_WHAT YOU ARE ASKED TO DO_:
Please select every line of the records below that contains the word "impact".

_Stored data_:
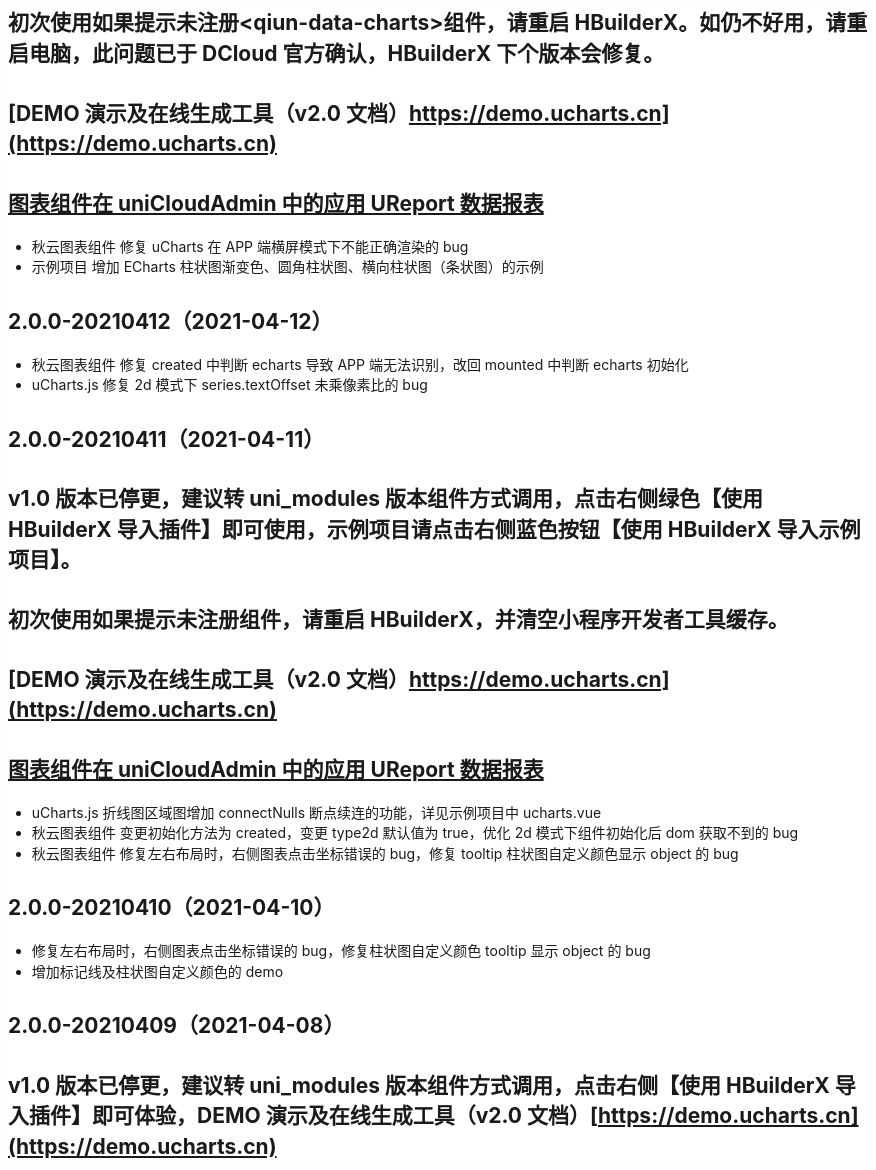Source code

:## 初次使用如果提示未注册&lt;qiun-data-charts&gt;组件，请重启 HBuilderX。如仍不好用，请重启电脑，此问题已于 DCloud 官方确认，HBuilderX 下个版本会修复。

## [DEMO 演示及在线生成工具（v2.0 文档）https://demo.ucharts.cn](https://demo.ucharts.cn)

## [图表组件在 uniCloudAdmin 中的应用 UReport 数据报表](https://ext.dcloud.net.cn/plugin?id=4651)

- 秋云图表组件 修复 uCharts 在 APP 端横屏模式下不能正确渲染的 bug
- 示例项目 增加 ECharts 柱状图渐变色、圆角柱状图、横向柱状图（条状图）的示例

## 2.0.0-20210412（2021-04-12）

- 秋云图表组件 修复 created 中判断 echarts 导致 APP 端无法识别，改回 mounted 中判断 echarts 初始化
- uCharts.js 修复 2d 模式下 series.textOffset 未乘像素比的 bug

## 2.0.0-20210411（2021-04-11）

## v1.0 版本已停更，建议转 uni_modules 版本组件方式调用，点击右侧绿色【使用 HBuilderX 导入插件】即可使用，示例项目请点击右侧蓝色按钮【使用 HBuilderX 导入示例项目】。

## 初次使用如果提示未注册<qiun-data-charts>组件，请重启 HBuilderX，并清空小程序开发者工具缓存。

## [DEMO 演示及在线生成工具（v2.0 文档）https://demo.ucharts.cn](https://demo.ucharts.cn)

## [图表组件在 uniCloudAdmin 中的应用 UReport 数据报表](https://ext.dcloud.net.cn/plugin?id=4651)

- uCharts.js 折线图区域图增加 connectNulls 断点续连的功能，详见示例项目中 ucharts.vue
- 秋云图表组件 变更初始化方法为 created，变更 type2d 默认值为 true，优化 2d 模式下组件初始化后 dom 获取不到的 bug
- 秋云图表组件 修复左右布局时，右侧图表点击坐标错误的 bug，修复 tooltip 柱状图自定义颜色显示 object 的 bug

## 2.0.0-20210410（2021-04-10）

- 修复左右布局时，右侧图表点击坐标错误的 bug，修复柱状图自定义颜色 tooltip 显示 object 的 bug
- 增加标记线及柱状图自定义颜色的 demo

## 2.0.0-20210409（2021-04-08）

## v1.0 版本已停更，建议转 uni_modules 版本组件方式调用，点击右侧【使用 HBuilderX 导入插件】即可体验，DEMO 演示及在线生成工具（v2.0 文档）[https://demo.ucharts.cn](https://demo.ucharts.cn)

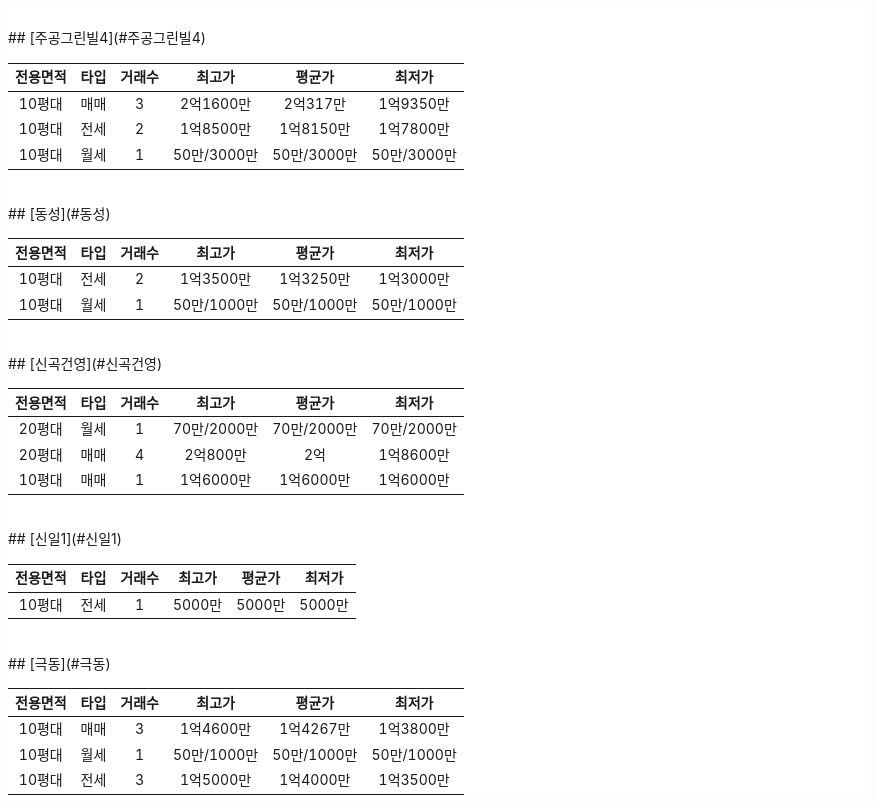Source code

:<br/>
## [주공그린빌4](#주공그린빌4)

|전용면적|타입|거래수|최고가|평균가|최저가|
|:---:|:---:|:---:|:---:|:---:|:---:|
|10평대|<span class="deal-type-1">매매</span>|3|2억1600만|2억317만|1억9350만|
|10평대|<span class="deal-type-2">전세</span>|2|1억8500만|1억8150만|1억7800만|
|10평대|<span class="deal-type-3">월세</span>|1|50만/3000만|50만/3000만|50만/3000만|

<br/>
## [동성](#동성)

|전용면적|타입|거래수|최고가|평균가|최저가|
|:---:|:---:|:---:|:---:|:---:|:---:|
|10평대|<span class="deal-type-2">전세</span>|2|1억3500만|1억3250만|1억3000만|
|10평대|<span class="deal-type-3">월세</span>|1|50만/1000만|50만/1000만|50만/1000만|

<br/>
## [신곡건영](#신곡건영)

|전용면적|타입|거래수|최고가|평균가|최저가|
|:---:|:---:|:---:|:---:|:---:|:---:|
|20평대|<span class="deal-type-3">월세</span>|1|70만/2000만|70만/2000만|70만/2000만|
|20평대|<span class="deal-type-1">매매</span>|4|2억800만|2억|1억8600만|
|10평대|<span class="deal-type-1">매매</span>|1|1억6000만|1억6000만|1억6000만|

<br/>
## [신일1](#신일1)

|전용면적|타입|거래수|최고가|평균가|최저가|
|:---:|:---:|:---:|:---:|:---:|:---:|
|10평대|<span class="deal-type-2">전세</span>|1|5000만|5000만|5000만|

<br/>
## [극동](#극동)

|전용면적|타입|거래수|최고가|평균가|최저가|
|:---:|:---:|:---:|:---:|:---:|:---:|
|10평대|<span class="deal-type-1">매매</span>|3|1억4600만|1억4267만|1억3800만|
|10평대|<span class="deal-type-3">월세</span>|1|50만/1000만|50만/1000만|50만/1000만|
|10평대|<span class="deal-type-2">전세</span>|3|1억5000만|1억4000만|1억3500만|
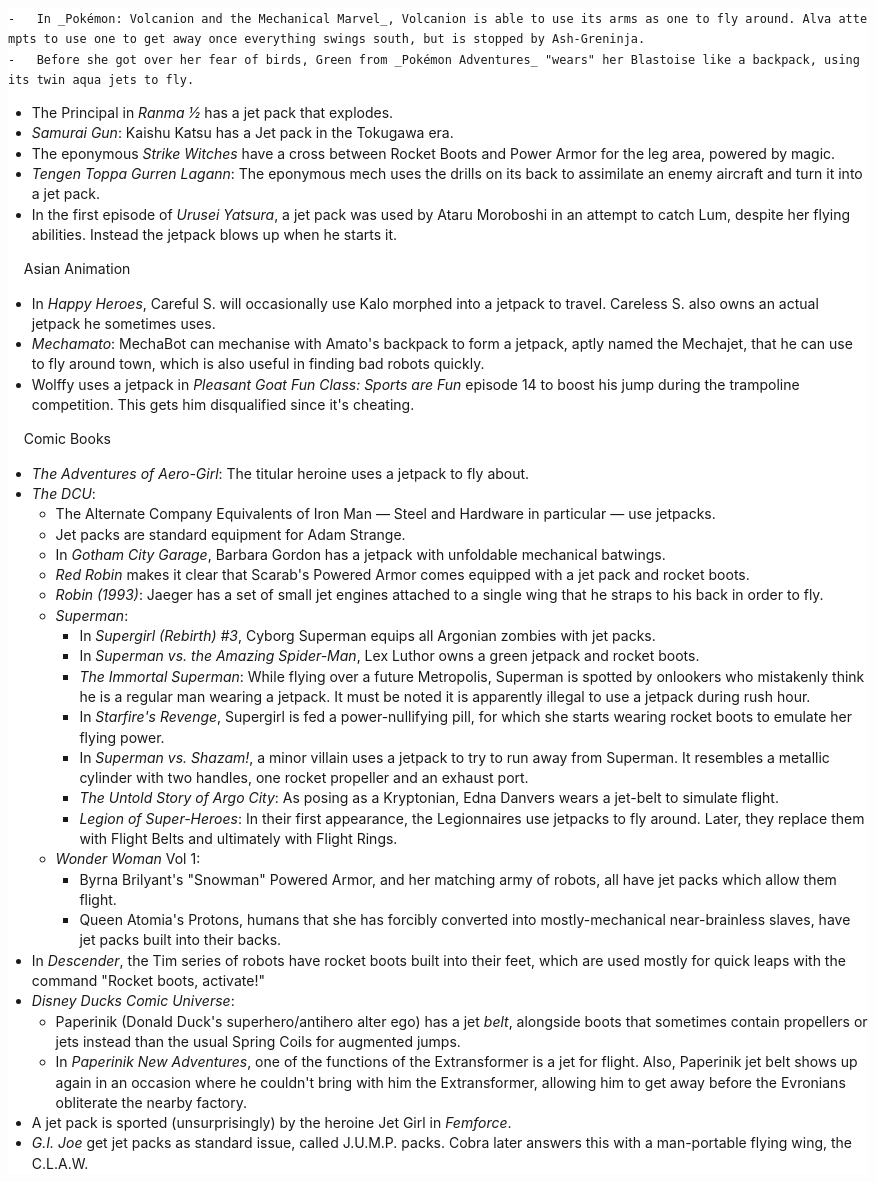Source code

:     -   In _Pokémon: Volcanion and the Mechanical Marvel_, Volcanion is able to use its arms as one to fly around. Alva attempts to use one to get away once everything swings south, but is stopped by Ash-Greninja.
    -   Before she got over her fear of birds, Green from _Pokémon Adventures_ "wears" her Blastoise like a backpack, using its twin aqua jets to fly.
-   The Principal in _Ranma ½_ has a jet pack that explodes.
-   _Samurai Gun_: Kaishu Katsu has a Jet pack in the Tokugawa era.
-   The eponymous _Strike Witches_ have a cross between Rocket Boots and Power Armor for the leg area, powered by magic.
-   _Tengen Toppa Gurren Lagann_: The eponymous mech uses the drills on its back to assimilate an enemy aircraft and turn it into a jet pack.
-   In the first episode of _Urusei Yatsura_, a jet pack was used by Ataru Moroboshi in an attempt to catch Lum, despite her flying abilities. Instead the jetpack blows up when he starts it.

    Asian Animation 

-   In _Happy Heroes_, Careful S. will occasionally use Kalo morphed into a jetpack to travel. Careless S. also owns an actual jetpack he sometimes uses.
-   _Mechamato_: MechaBot can mechanise with Amato's backpack to form a jetpack, aptly named the Mechajet, that he can use to fly around town, which is also useful in finding bad robots quickly.
-   Wolffy uses a jetpack in _Pleasant Goat Fun Class: Sports are Fun_ episode 14 to boost his jump during the trampoline competition. This gets him disqualified since it's cheating.

    Comic Books 

-   _The Adventures of Aero-Girl_: The titular heroine uses a jetpack to fly about.
-   _The DCU_:
    -   The Alternate Company Equivalents of Iron Man — Steel and Hardware in particular — use jetpacks.
    -   Jet packs are standard equipment for Adam Strange.
    -   In _Gotham City Garage_, Barbara Gordon has a jetpack with unfoldable mechanical batwings.
    -   _Red Robin_ makes it clear that Scarab's Powered Armor comes equipped with a jet pack and rocket boots.
    -   _Robin (1993)_: Jaeger has a set of small jet engines attached to a single wing that he straps to his back in order to fly.
    -   _Superman_:
        -   In _Supergirl (Rebirth) #3_, Cyborg Superman equips all Argonian zombies with jet packs.
        -   In _Superman vs. the Amazing Spider-Man_, Lex Luthor owns a green jetpack and rocket boots.
        -   _The Immortal Superman_: While flying over a future Metropolis, Superman is spotted by onlookers who mistakenly think he is a regular man wearing a jetpack. It must be noted it is apparently illegal to use a jetpack during rush hour.
        -   In _Starfire's Revenge_, Supergirl is fed a power-nullifying pill, for which she starts wearing rocket boots to emulate her flying power.
        -   In _Superman vs. Shazam!_, a minor villain uses a jetpack to try to run away from Superman. It resembles a metallic cylinder with two handles, one rocket propeller and an exhaust port.
        -   _The Untold Story of Argo City_: As posing as a Kryptonian, Edna Danvers wears a jet-belt to simulate flight.
        -   _Legion of Super-Heroes_: In their first appearance, the Legionnaires use jetpacks to fly around. Later, they replace them with Flight Belts and ultimately with Flight Rings.
    -   _Wonder Woman_ Vol 1:
        -   Byrna Brilyant's "Snowman" Powered Armor, and her matching army of robots, all have jet packs which allow them flight.
        -   Queen Atomia's Protons, humans that she has forcibly converted into mostly-mechanical near-brainless slaves, have jet packs built into their backs.
-   In _Descender_, the Tim series of robots have rocket boots built into their feet, which are used mostly for quick leaps with the command "Rocket boots, activate!"
-   _Disney Ducks Comic Universe_:
    -   Paperinik (Donald Duck's superhero/antihero alter ego) has a jet _belt_, alongside boots that sometimes contain propellers or jets instead than the usual Spring Coils for augmented jumps.
    -   In _Paperinik New Adventures_, one of the functions of the Extransformer is a jet for flight. Also, Paperinik jet belt shows up again in an occasion where he couldn't bring with him the Extransformer, allowing him to get away before the Evronians obliterate the nearby factory.
-   A jet pack is sported (unsurprisingly) by the heroine Jet Girl in _Femforce_.
-   _G.I. Joe_ get jet packs as standard issue, called J.U.M.P. packs. Cobra later answers this with a man-portable flying wing, the C.L.A.W.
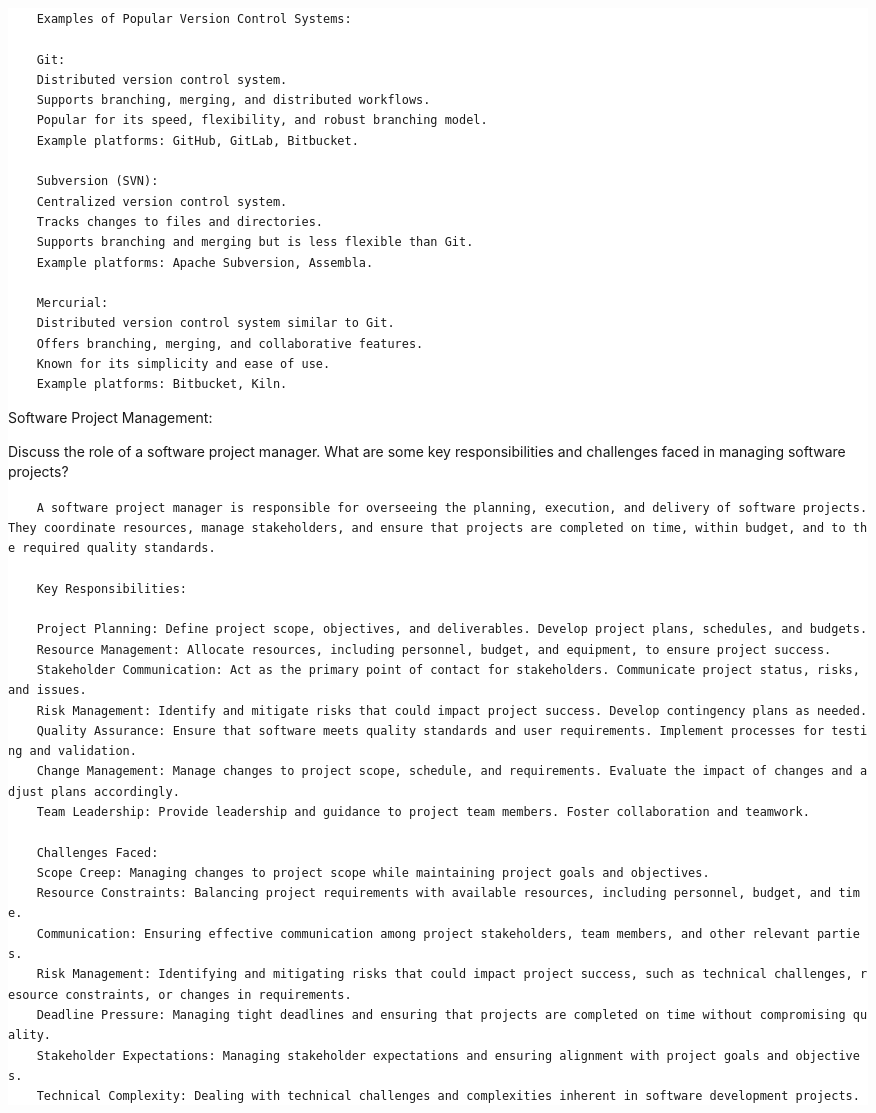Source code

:         Examples of Popular Version Control Systems:

        Git:
        Distributed version control system.
        Supports branching, merging, and distributed workflows.
        Popular for its speed, flexibility, and robust branching model.
        Example platforms: GitHub, GitLab, Bitbucket.

        Subversion (SVN):
        Centralized version control system.
        Tracks changes to files and directories.
        Supports branching and merging but is less flexible than Git.
        Example platforms: Apache Subversion, Assembla.

        Mercurial:
        Distributed version control system similar to Git.
        Offers branching, merging, and collaborative features.
        Known for its simplicity and ease of use.
        Example platforms: Bitbucket, Kiln.
     
    
  
Software Project Management:

Discuss the role of a software project manager. What are some key responsibilities and challenges faced in managing software projects?

        A software project manager is responsible for overseeing the planning, execution, and delivery of software projects. They coordinate resources, manage stakeholders, and ensure that projects are completed on time, within budget, and to the required quality standards.

        Key Responsibilities:

        Project Planning: Define project scope, objectives, and deliverables. Develop project plans, schedules, and budgets.
        Resource Management: Allocate resources, including personnel, budget, and equipment, to ensure project success.
        Stakeholder Communication: Act as the primary point of contact for stakeholders. Communicate project status, risks, and issues.
        Risk Management: Identify and mitigate risks that could impact project success. Develop contingency plans as needed.
        Quality Assurance: Ensure that software meets quality standards and user requirements. Implement processes for testing and validation.
        Change Management: Manage changes to project scope, schedule, and requirements. Evaluate the impact of changes and adjust plans accordingly.
        Team Leadership: Provide leadership and guidance to project team members. Foster collaboration and teamwork.

        Challenges Faced:
        Scope Creep: Managing changes to project scope while maintaining project goals and objectives.
        Resource Constraints: Balancing project requirements with available resources, including personnel, budget, and time.
        Communication: Ensuring effective communication among project stakeholders, team members, and other relevant parties.
        Risk Management: Identifying and mitigating risks that could impact project success, such as technical challenges, resource constraints, or changes in requirements.
        Deadline Pressure: Managing tight deadlines and ensuring that projects are completed on time without compromising quality.
        Stakeholder Expectations: Managing stakeholder expectations and ensuring alignment with project goals and objectives.
        Technical Complexity: Dealing with technical challenges and complexities inherent in software development projects.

_SOLUTION TO THIS TASK_:
        Risk Management: Identify and mitigate risks that could impact project success. Develop contingency plans as needed.
        Change Management: Manage changes to project scope, schedule, and requirements. Evaluate the impact of changes and adjust plans accordingly.
        Risk Management: Identifying and mitigating risks that could impact project success, such as technical challenges, resource constraints, or changes in requirements.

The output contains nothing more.